L’analyse des flux par la CENTIF révèle qu’une part substantielle des fonds perçus par BETA a été réacheminée vers le Sénégal, précisément vers les comptes d’une société dénommée GAME. Cette dernière est dirigée par un entrepreneur très connu, ici désigné sous le nom de Monsieur X, dont les réseaux s’étendent jusqu’aux cercles du pouvoir et aux milieux d’affaires influents.
GAME, l’apporteur d’affaires de l’ombre !
Officiellement, la société GAME agissait en qualité d’apporteur d’affaires pour le cabinet BETA. Un contrat liait les deux structures, prévoyant le versement à GAME de commissions calculées à hauteur de 20% des honoraires obtenus par BETA dans le cadre des dossiers qu’elle contribuait à faciliter ou décrocher.
Mais très vite, les enquêteurs s’aperçoivent que la réalité dépasse le cadre contractuel : les montants versés à GAME sont largement supérieurs à ce qui aurait dû être dû en vertu du contrat. Pire encore, les documents de justification sont flous, voire inexistants. Des prestations fictives, des commissions gonflées et des flux financiers difficilement traçables viennent accréditer la thèse d’un système de rétrocommissions déguisées.
Un cocktail d’infractions graves !
Les investigations menées par la CENTIF concluent à des indices graves et concordants de blanchiment de capitaux issus d’actes de corruption, de trafic d’influence et d’association de malfaiteurs. En d’autres termes, un détournement de fonds publics maquillé derrière un partenariat international apparemment légal.
Ce cas illustre une pratique malheureusement répandue : la mobilisation d’intermédiaires privés, dotés de solides connexions politico-économiques, pour faciliter l’accès à des contrats ou influencer le dénouement de contentieux, en contrepartie de commissions opaques.
Vers une réaction judiciaire ?
La CENTIF, conformément à son mandat, a transmis le dossier au procureur compétent, en l’occurrence celui du Pôle judiciaire financier. La balle est désormais dans le camp de la justice, qui devra déterminer les responsabilités, mais aussi remonter les circuits du blanchiment – notamment les bénéficiaires effectifs des comptes de GAME et leurs ramifications.

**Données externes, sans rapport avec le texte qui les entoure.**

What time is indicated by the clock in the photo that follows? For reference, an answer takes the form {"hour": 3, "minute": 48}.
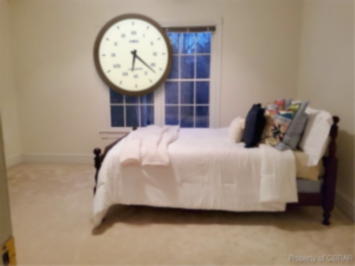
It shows {"hour": 6, "minute": 22}
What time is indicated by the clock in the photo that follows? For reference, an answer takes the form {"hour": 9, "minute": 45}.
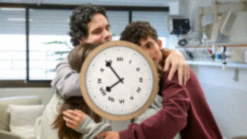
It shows {"hour": 7, "minute": 54}
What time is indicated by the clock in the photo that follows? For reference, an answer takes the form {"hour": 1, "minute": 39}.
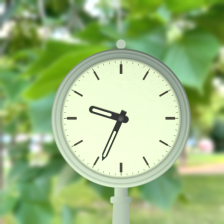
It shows {"hour": 9, "minute": 34}
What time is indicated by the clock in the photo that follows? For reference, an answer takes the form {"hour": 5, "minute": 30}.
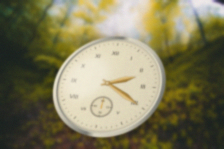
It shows {"hour": 2, "minute": 20}
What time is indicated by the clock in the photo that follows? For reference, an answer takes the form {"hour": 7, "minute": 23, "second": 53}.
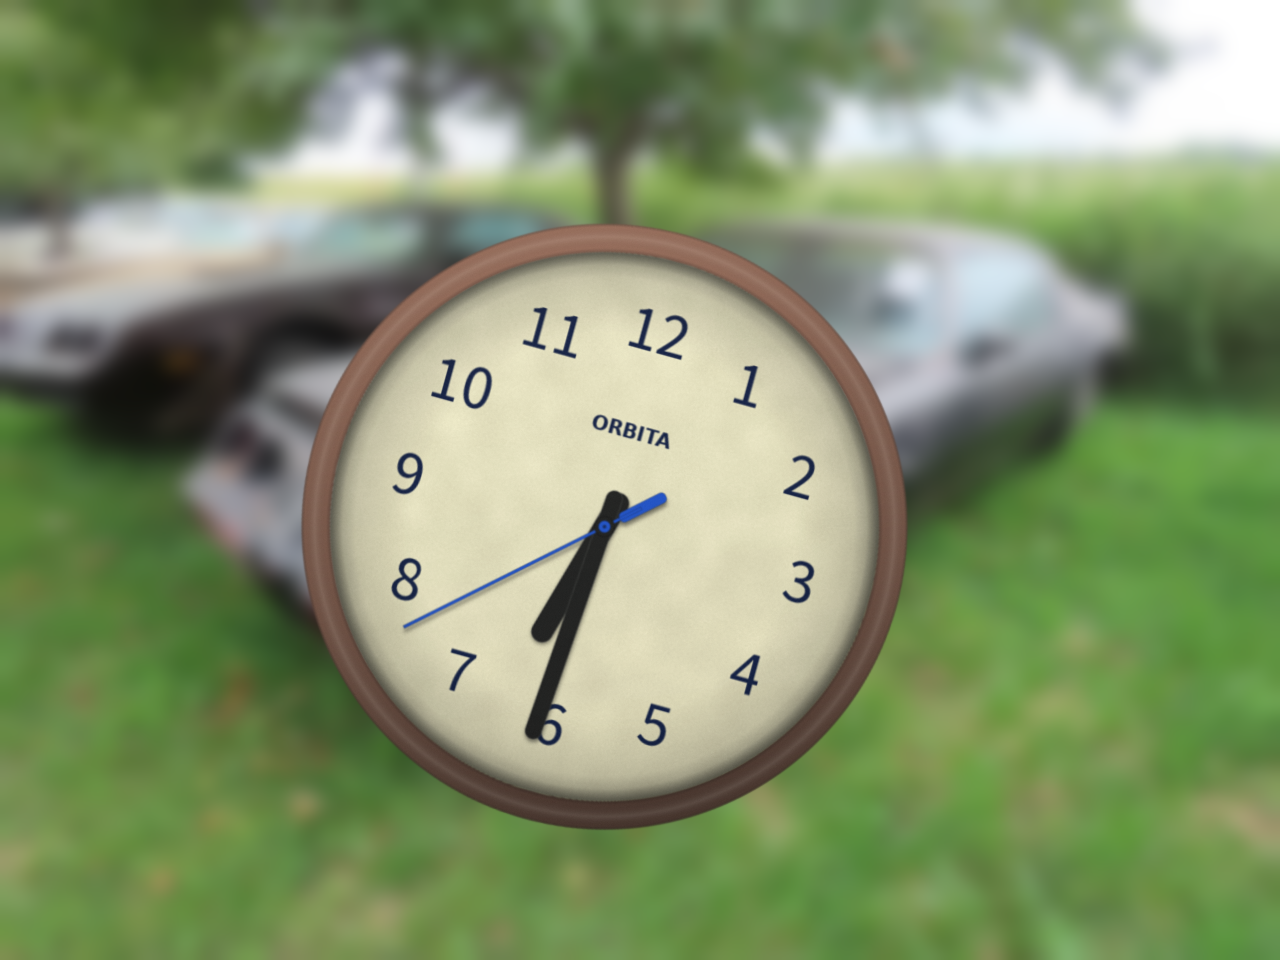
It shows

Une alerte pour l’intégrité des partenariats publics !
L’affaire BETA-GAME soulève des questions cruciales pour la gouvernance publique :
- Comment des entités publiques peuvent-elles engager de telles sommes à l’international sans mécanisme rigoureux de vérification ?
- Pourquoi les contrats d’apporteurs d’affaires restent-ils aussi peu encadrés, alors qu’ils constituent des failles majeures pour la corruption ?
- Quelles garanties les États africains doivent-ils imposer à leurs partenaires étrangers pour éviter d’être les instruments de circuits financiers occultes ?
Cette affaire, parmi d’autres récemment mises en lumière par la CENTIF, montre que le blanchiment de capitaux ne connaît pas de frontières. Elle interpelle sur l’urgence de renforcer les dispositifs de conformité, de traçabilité des paiements publics, et de surveillance des relations d’affaires internationales. Car derrière chaque contrat, chaque virement, peut se cacher une mécanique bien huilée de prédation des ressources publiques.